## [TASK DETAILS]
What lines of the material below include the string "Teams"? Copy all of them.
§
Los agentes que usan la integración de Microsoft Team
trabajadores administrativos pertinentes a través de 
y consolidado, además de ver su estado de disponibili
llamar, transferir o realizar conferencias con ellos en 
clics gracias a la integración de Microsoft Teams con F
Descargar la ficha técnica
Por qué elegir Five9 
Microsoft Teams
§
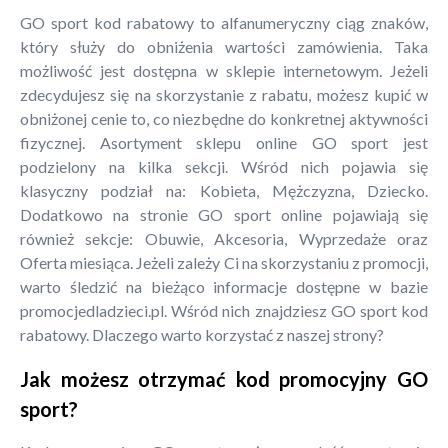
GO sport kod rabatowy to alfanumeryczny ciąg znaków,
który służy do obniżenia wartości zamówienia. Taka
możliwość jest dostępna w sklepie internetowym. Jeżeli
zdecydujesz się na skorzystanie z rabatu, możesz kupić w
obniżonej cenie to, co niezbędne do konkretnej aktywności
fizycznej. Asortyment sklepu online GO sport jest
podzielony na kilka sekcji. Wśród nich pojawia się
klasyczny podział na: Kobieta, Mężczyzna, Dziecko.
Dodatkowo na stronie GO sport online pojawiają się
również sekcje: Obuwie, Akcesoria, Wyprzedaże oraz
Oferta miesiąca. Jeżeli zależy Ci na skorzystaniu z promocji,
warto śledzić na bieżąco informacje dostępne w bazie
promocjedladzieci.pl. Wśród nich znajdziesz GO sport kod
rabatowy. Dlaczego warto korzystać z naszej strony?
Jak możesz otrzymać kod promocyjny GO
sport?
§
## [OUTPUT OF THE TASK]
clics gracias a la integración de Microsoft Teams con F
Microsoft Teams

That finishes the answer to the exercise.